Several news organizations refused Mr. Holder’s invitation to attend the meeting, citing contention over the Justice Department’s plan to go over matters crucial to the press on the condition that details of the discussion aren’t published. After Thursday’s conference, though, the few attendees who accepted the invitation said that the DoJ agreed to let some details emerge.
"Justice Department officials agreed that the journalists could discuss publicly in general some of the ideas that were discussed during the course of what [was] otherwise an off the record meeting,” Dylan Byers wrote for Politico. Journalists with other publications have also opened up about the event.
Despite the Justice Department’s original plans to keep the meeting’s details from going public, accounts of Thursday’s address that have surfaced in the day since reveal that Mr. Holder hoped to convince journalists that changes are on the horizon for how his office conducts probes into journalists.
The Associated Press revealed earlier this month that the Justice Department subpoenaed two months’ worth of phone records for lines linked to roughly 100 journalists. Soon after, it was acknowledged that the personal emails of Fox News reporter James Rosen were also requested by the Justice Department. In both instances, the government is investigating the source of separate leaked intelligence that could have proved to be national security risks.
In the AP case, the news service said it was likely targeted by Holder because of a 2012 article that blew the cover on the Central Intelligence Agency’s successful thwarting of a terrorist attack. The AP said they did not publish its story until meeting with both the CIA and the White House and was informed that disclosing the details would not jeopardize national security. Holder stands by the probe, but during this week’s meeting said things would be conducted differently in the future.
According to Byers, Holder and Deputy Attorney General James Cole “said they are reaching out to editors and counsels for news organizations about how to strike what they called ‘the balance’ between protecting the flow of information and journalists’ ability to do our jobs and what they described as national security damage.”
“[Holder and aides] completely endorsed the president’s statement that reporters should not be at legal risk for doing their job.
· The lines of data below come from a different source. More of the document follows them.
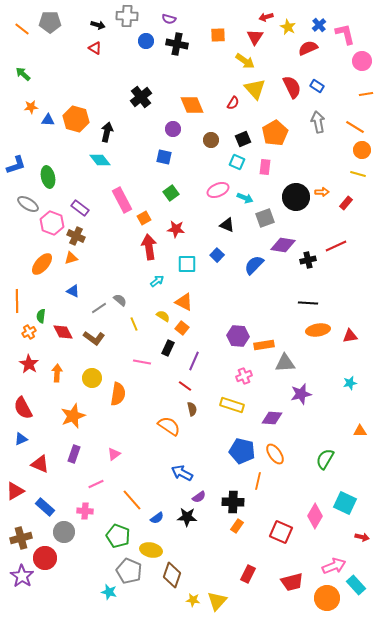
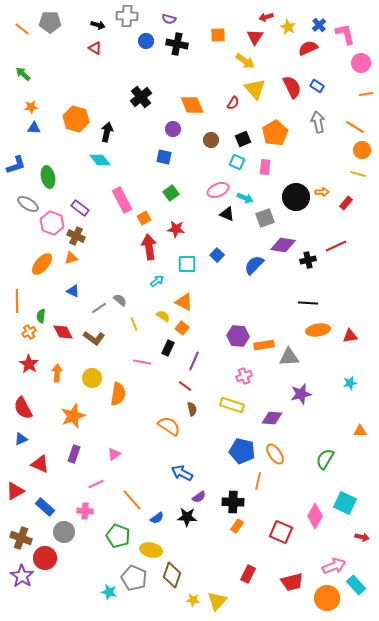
pink circle at (362, 61): moved 1 px left, 2 px down
blue triangle at (48, 120): moved 14 px left, 8 px down
black triangle at (227, 225): moved 11 px up
gray triangle at (285, 363): moved 4 px right, 6 px up
brown cross at (21, 538): rotated 35 degrees clockwise
gray pentagon at (129, 571): moved 5 px right, 7 px down
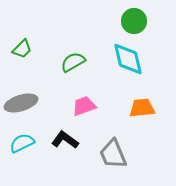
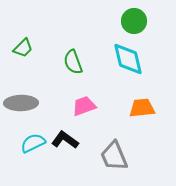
green trapezoid: moved 1 px right, 1 px up
green semicircle: rotated 80 degrees counterclockwise
gray ellipse: rotated 16 degrees clockwise
cyan semicircle: moved 11 px right
gray trapezoid: moved 1 px right, 2 px down
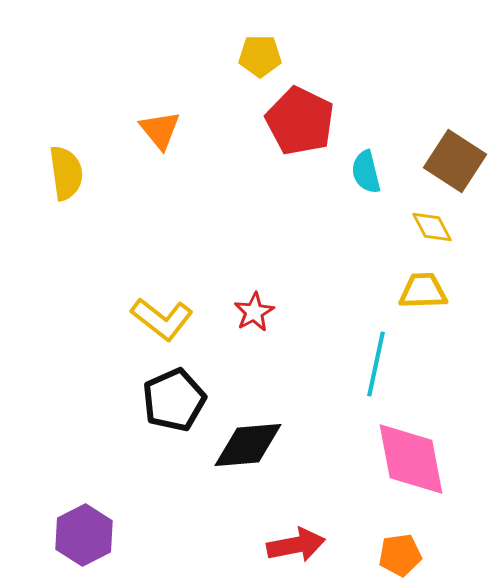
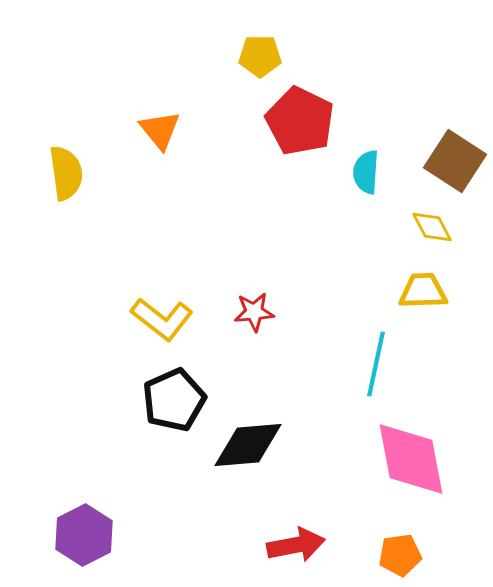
cyan semicircle: rotated 18 degrees clockwise
red star: rotated 24 degrees clockwise
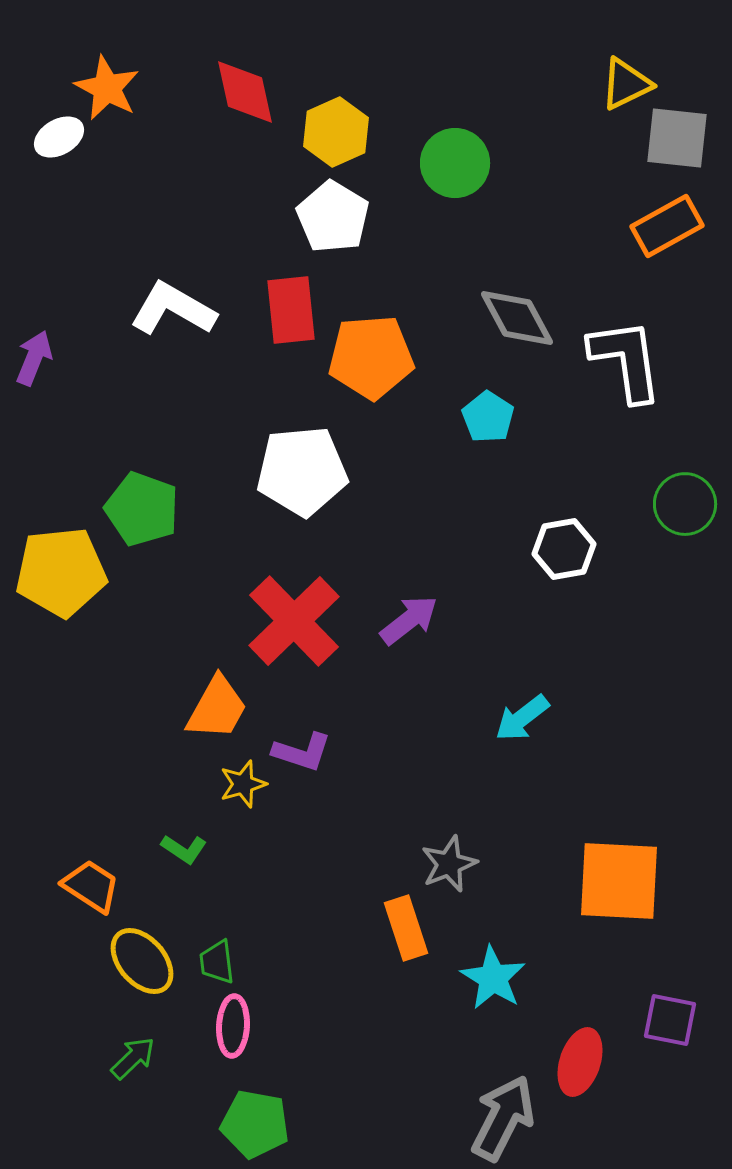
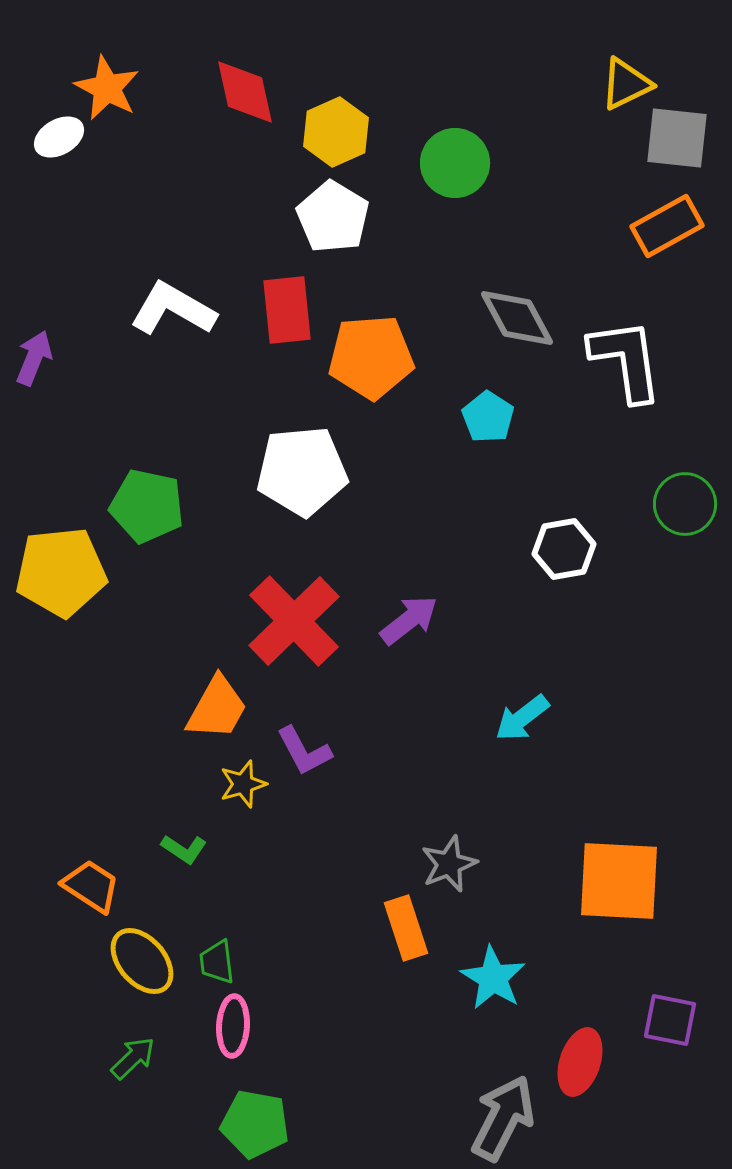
red rectangle at (291, 310): moved 4 px left
green pentagon at (142, 509): moved 5 px right, 3 px up; rotated 8 degrees counterclockwise
purple L-shape at (302, 752): moved 2 px right, 1 px up; rotated 44 degrees clockwise
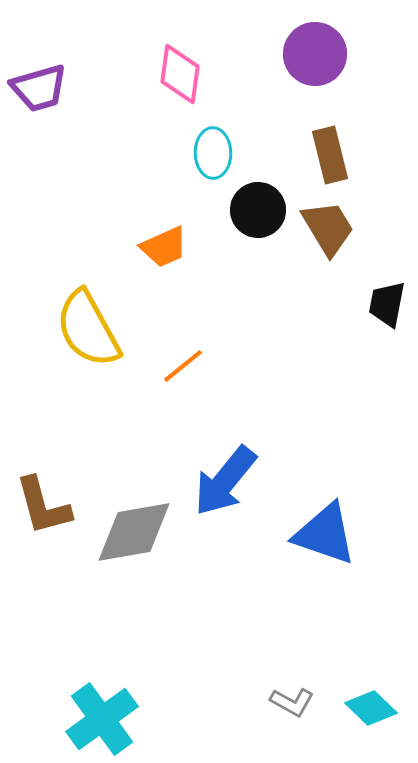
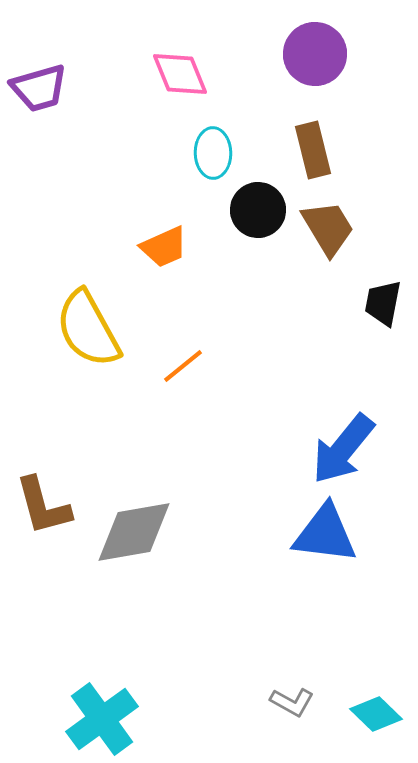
pink diamond: rotated 30 degrees counterclockwise
brown rectangle: moved 17 px left, 5 px up
black trapezoid: moved 4 px left, 1 px up
blue arrow: moved 118 px right, 32 px up
blue triangle: rotated 12 degrees counterclockwise
cyan diamond: moved 5 px right, 6 px down
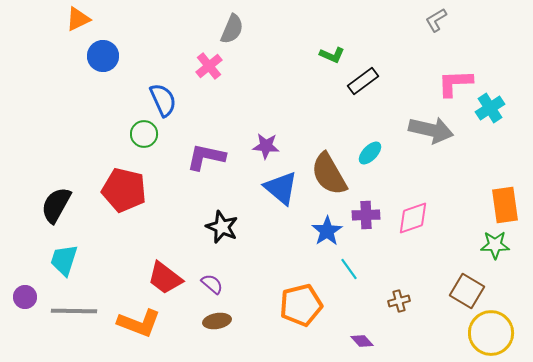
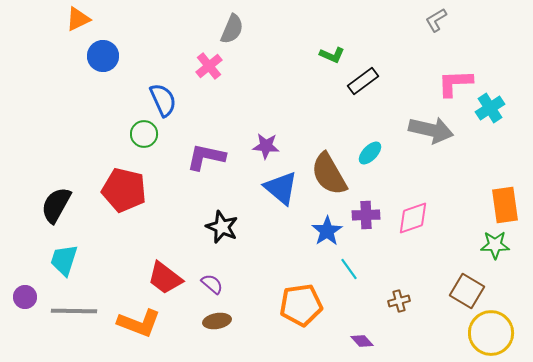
orange pentagon: rotated 6 degrees clockwise
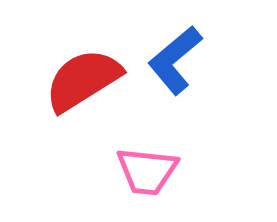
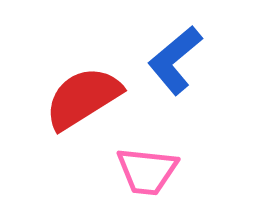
red semicircle: moved 18 px down
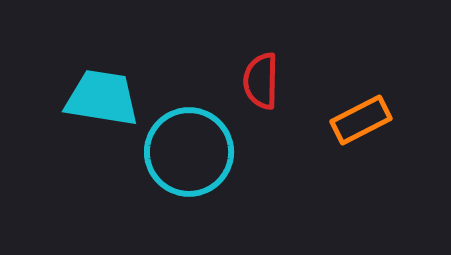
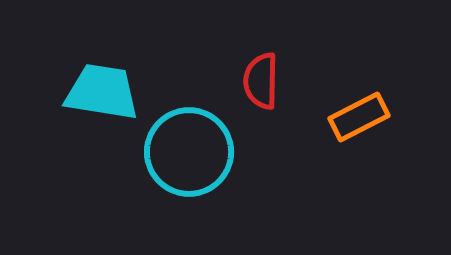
cyan trapezoid: moved 6 px up
orange rectangle: moved 2 px left, 3 px up
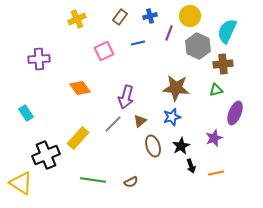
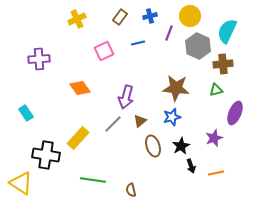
black cross: rotated 32 degrees clockwise
brown semicircle: moved 8 px down; rotated 104 degrees clockwise
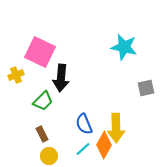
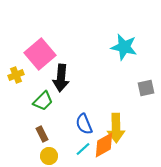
pink square: moved 2 px down; rotated 24 degrees clockwise
orange diamond: rotated 32 degrees clockwise
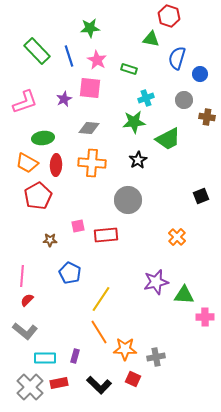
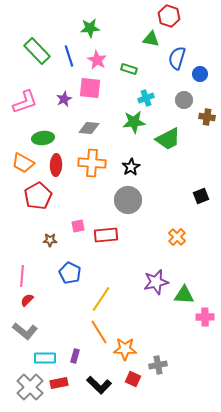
black star at (138, 160): moved 7 px left, 7 px down
orange trapezoid at (27, 163): moved 4 px left
gray cross at (156, 357): moved 2 px right, 8 px down
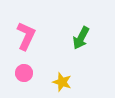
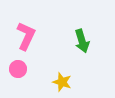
green arrow: moved 1 px right, 3 px down; rotated 45 degrees counterclockwise
pink circle: moved 6 px left, 4 px up
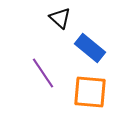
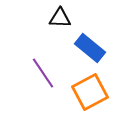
black triangle: rotated 40 degrees counterclockwise
orange square: rotated 33 degrees counterclockwise
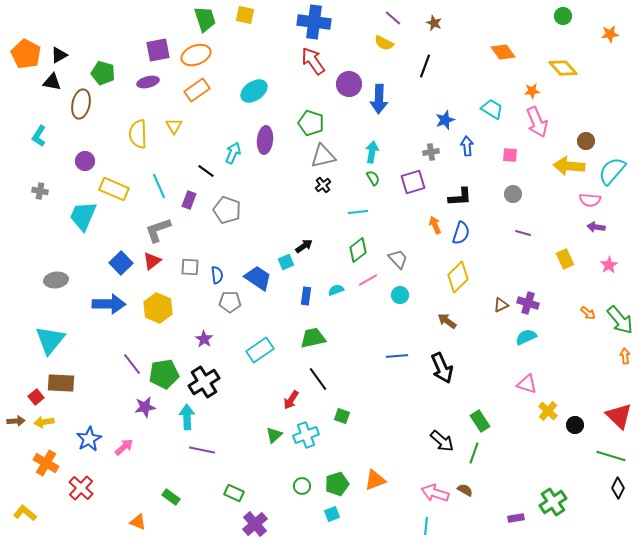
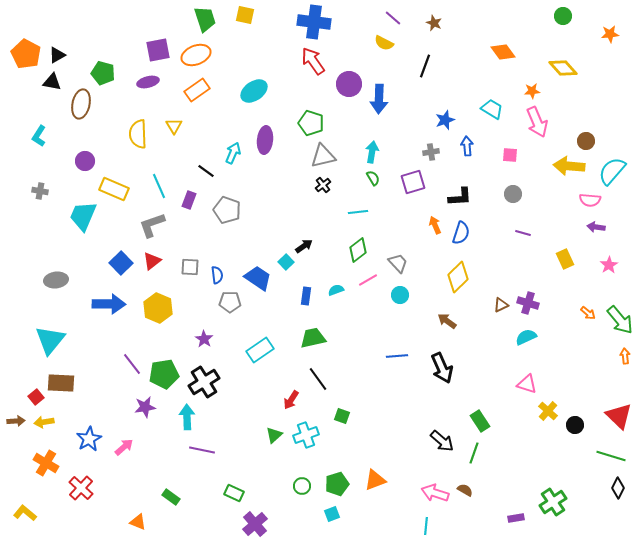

They acknowledged the need for changes in their own guidelines and the need to have a more rigorous internal review,” Martin Baron added in the Washington Post.
But even if the DoJ acknowledged those changes, eyewitnesses say it’s not certain when or how adjustments will be implemented. While most attendees say that Holder and Cole seemed understanding of their grievances, few walked away with feeling fulfilled about promises that have yet to be cemented.
“I didn’t come away with a precise understanding of how those guidelines might change, and I didn’t have impression they were settled in their own mind,” Byers added for a separate Politico article.
“Who knows what’s going to happen if they in fact are going to practice what they seem to preach and try to change some laws that we feel are very relevant. But I think it’s sort of an opening gambit, an opening discussion,” New York Daily News Washington bureau chief Jim Warren told CNN.
Holder will hold a separate meeting with members of the press on Friday.